Problem description.
Your output should be everything below from the line containing "in the top-left." down to the line containing "16: (653, 414)", both ends included, copied exactly, with pictures left out.

Data extracts.

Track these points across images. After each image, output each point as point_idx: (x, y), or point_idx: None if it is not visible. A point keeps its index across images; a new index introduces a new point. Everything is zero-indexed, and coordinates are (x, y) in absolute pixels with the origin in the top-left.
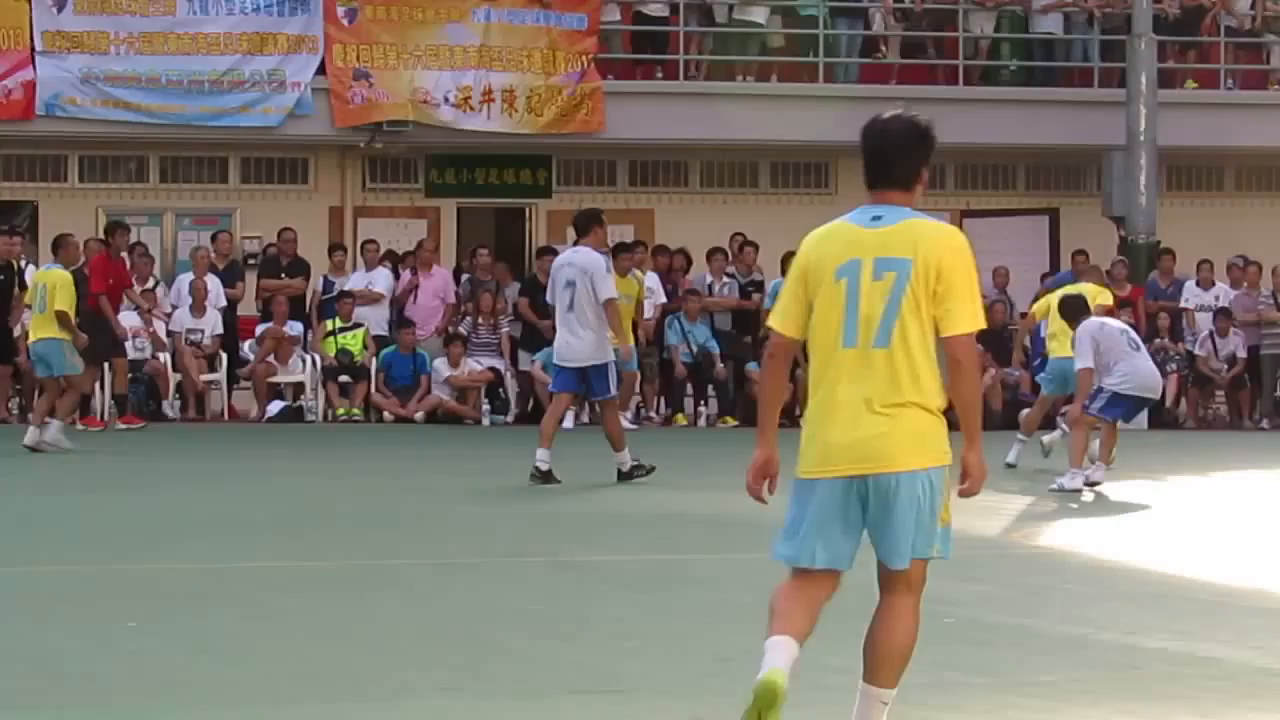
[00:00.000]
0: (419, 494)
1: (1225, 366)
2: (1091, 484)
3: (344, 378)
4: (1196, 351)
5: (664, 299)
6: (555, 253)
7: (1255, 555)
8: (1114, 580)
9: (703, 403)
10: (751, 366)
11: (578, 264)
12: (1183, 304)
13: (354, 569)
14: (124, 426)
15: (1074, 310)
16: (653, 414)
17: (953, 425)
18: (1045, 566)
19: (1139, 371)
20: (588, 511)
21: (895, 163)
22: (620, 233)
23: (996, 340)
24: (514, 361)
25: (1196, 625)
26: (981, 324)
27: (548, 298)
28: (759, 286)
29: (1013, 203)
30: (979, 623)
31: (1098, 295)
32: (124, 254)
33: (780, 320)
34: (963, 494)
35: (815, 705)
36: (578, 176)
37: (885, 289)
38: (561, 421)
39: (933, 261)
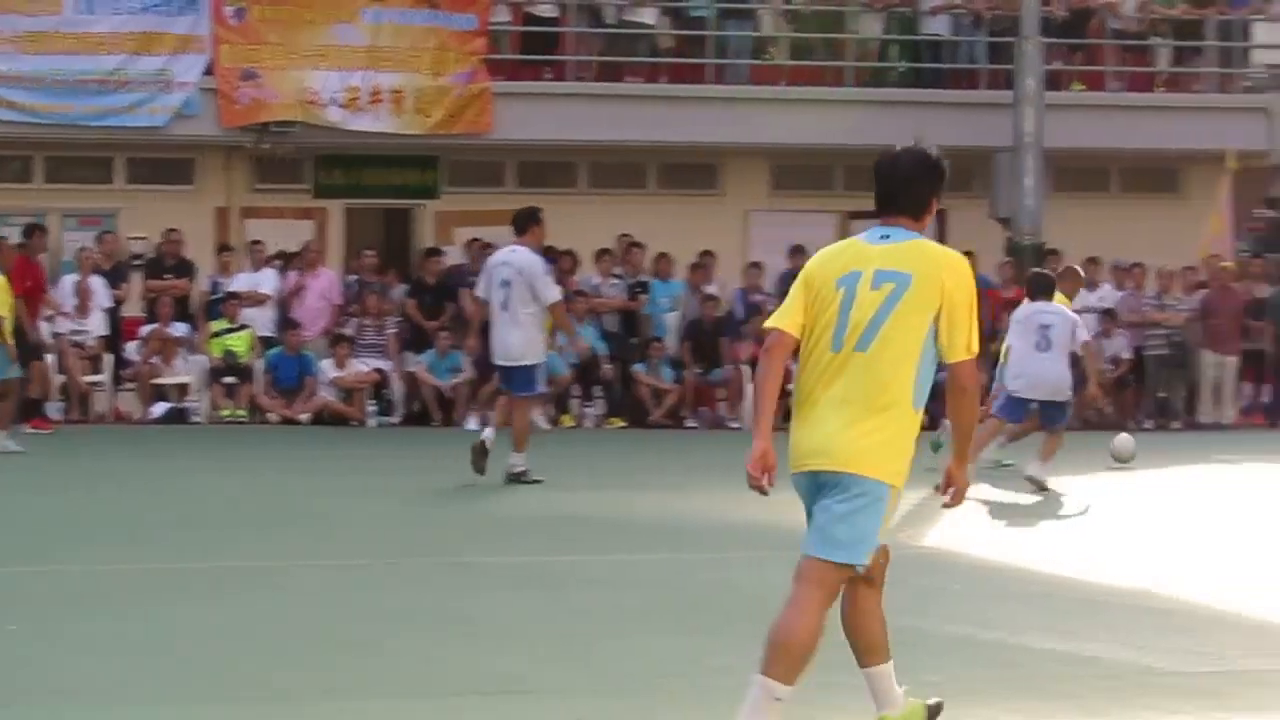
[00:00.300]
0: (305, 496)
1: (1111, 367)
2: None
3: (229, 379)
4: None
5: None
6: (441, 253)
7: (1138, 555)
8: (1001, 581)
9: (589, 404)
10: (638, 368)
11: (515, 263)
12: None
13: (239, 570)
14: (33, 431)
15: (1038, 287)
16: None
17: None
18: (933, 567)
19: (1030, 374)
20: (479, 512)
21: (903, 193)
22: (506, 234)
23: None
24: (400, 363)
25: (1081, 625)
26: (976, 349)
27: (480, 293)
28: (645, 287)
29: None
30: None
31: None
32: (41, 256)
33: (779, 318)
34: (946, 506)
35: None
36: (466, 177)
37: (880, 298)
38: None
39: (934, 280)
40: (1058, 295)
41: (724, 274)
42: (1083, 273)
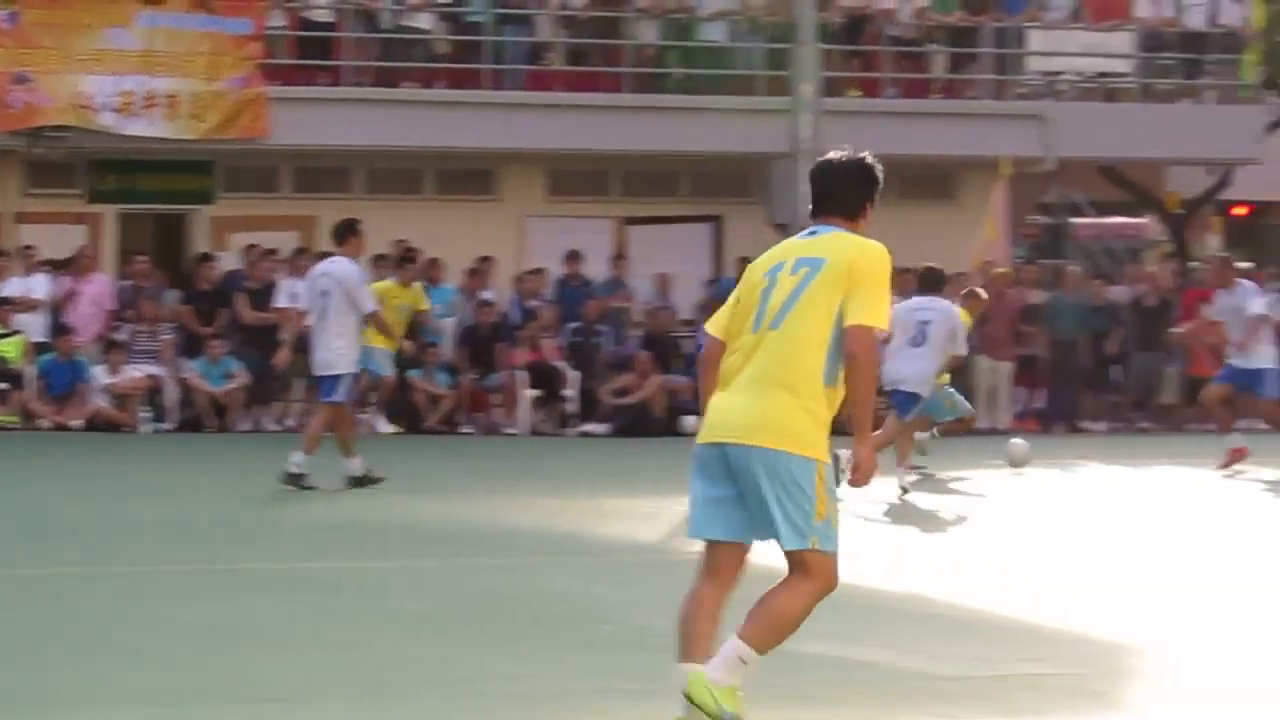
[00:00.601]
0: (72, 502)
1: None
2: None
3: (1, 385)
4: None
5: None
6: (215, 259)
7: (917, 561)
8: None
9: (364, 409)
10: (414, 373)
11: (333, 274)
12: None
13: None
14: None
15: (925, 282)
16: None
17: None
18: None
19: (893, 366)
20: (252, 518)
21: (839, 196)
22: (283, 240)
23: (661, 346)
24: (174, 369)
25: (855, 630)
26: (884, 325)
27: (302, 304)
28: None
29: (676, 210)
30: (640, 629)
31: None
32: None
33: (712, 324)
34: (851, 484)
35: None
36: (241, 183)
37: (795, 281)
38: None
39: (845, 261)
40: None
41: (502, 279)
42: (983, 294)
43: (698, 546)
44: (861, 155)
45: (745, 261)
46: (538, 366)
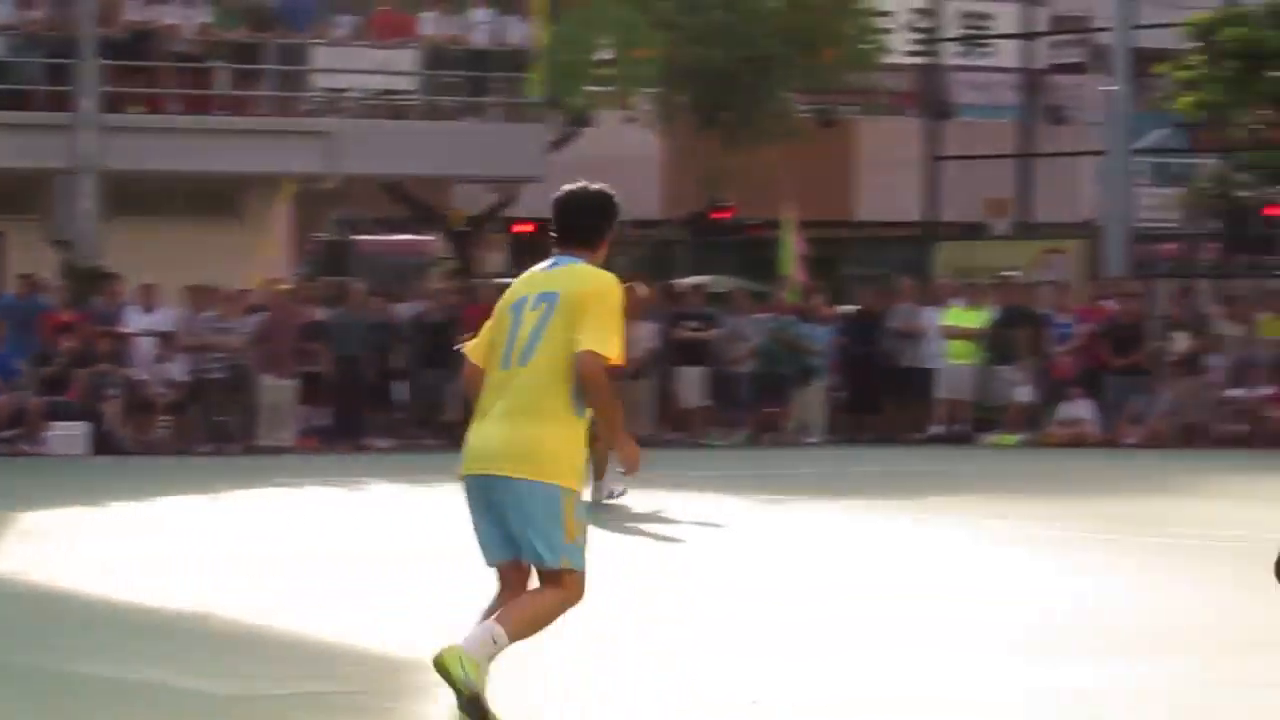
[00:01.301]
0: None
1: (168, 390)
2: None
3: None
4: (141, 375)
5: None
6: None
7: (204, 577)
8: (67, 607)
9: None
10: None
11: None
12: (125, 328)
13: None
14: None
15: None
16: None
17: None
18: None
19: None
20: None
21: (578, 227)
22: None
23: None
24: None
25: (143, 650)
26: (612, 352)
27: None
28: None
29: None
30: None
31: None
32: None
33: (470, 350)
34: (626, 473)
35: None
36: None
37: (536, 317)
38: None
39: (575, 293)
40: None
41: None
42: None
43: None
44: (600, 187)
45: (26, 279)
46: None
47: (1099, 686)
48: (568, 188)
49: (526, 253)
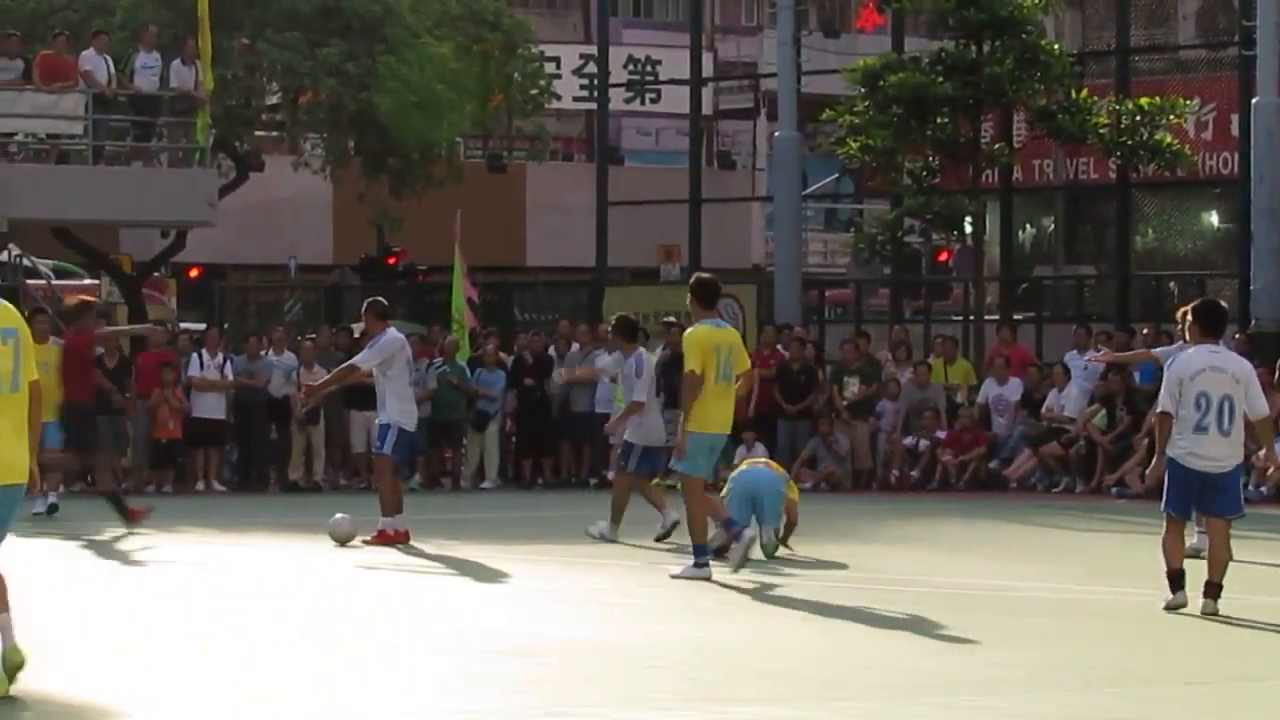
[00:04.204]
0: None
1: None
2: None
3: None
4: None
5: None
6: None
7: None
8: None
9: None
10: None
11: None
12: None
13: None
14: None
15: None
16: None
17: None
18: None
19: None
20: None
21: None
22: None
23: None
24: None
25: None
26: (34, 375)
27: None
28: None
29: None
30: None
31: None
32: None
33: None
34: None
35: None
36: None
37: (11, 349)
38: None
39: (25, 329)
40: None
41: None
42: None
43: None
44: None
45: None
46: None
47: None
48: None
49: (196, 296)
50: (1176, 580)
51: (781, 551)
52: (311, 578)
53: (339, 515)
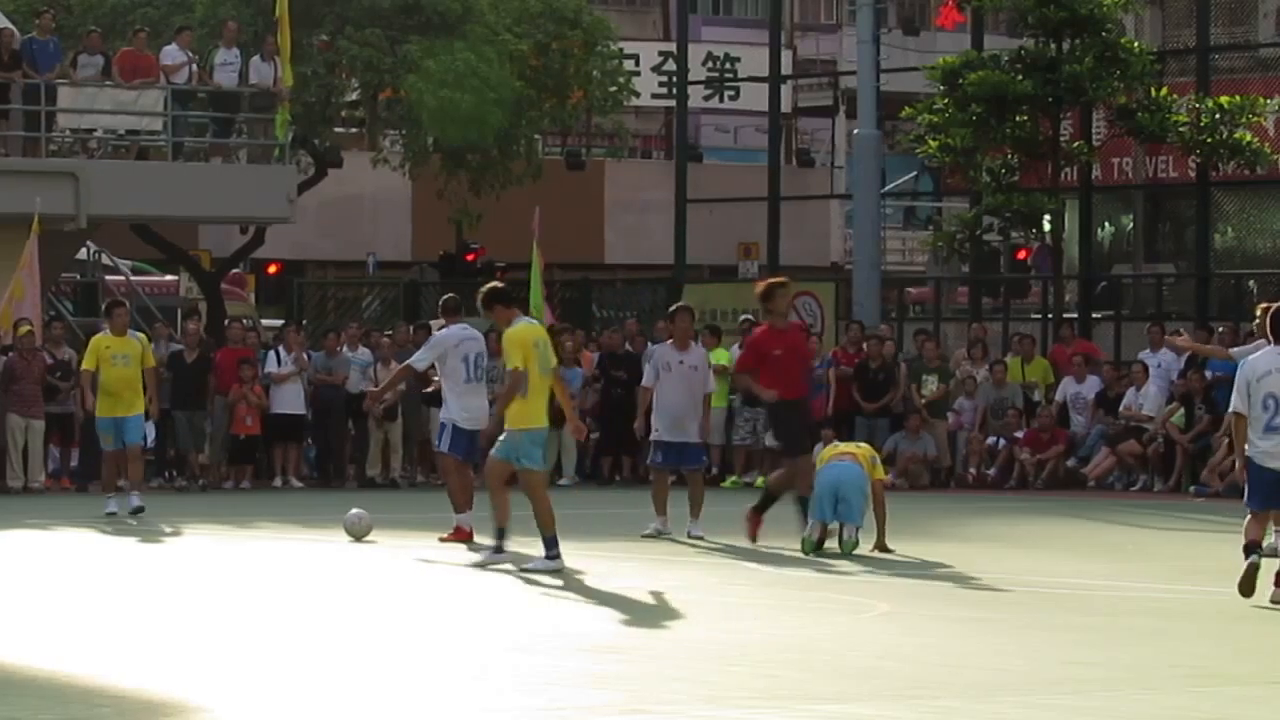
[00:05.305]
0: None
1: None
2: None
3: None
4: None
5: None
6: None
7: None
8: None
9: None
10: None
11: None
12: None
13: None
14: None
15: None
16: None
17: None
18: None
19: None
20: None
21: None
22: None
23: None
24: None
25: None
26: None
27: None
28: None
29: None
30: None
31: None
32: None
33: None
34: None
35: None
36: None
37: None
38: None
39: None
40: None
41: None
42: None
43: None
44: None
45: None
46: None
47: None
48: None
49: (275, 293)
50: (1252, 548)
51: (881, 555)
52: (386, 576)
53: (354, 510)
...
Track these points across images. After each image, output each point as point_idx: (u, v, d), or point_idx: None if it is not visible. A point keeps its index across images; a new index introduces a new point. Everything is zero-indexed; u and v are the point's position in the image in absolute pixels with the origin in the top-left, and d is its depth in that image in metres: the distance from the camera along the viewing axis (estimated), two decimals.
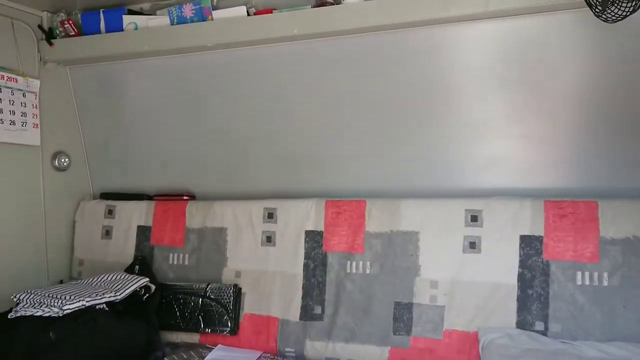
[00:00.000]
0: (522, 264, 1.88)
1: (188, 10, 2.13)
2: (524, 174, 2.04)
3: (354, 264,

Written solution.
Track these points across images. After each image, output each point as point_idx: (x, y), or point_idx: None if it is not visible. A point keeps its index across images; a new index introduces a new point. Everything is zero-indexed, and coordinates are (x, y) in absolute pixels with the origin in the top-left.
[00:00.000]
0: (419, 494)
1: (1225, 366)
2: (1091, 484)
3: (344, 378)
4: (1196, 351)
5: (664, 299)
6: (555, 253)
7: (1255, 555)
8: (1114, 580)
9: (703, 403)
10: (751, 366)
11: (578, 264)
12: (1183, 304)
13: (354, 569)
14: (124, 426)
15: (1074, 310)
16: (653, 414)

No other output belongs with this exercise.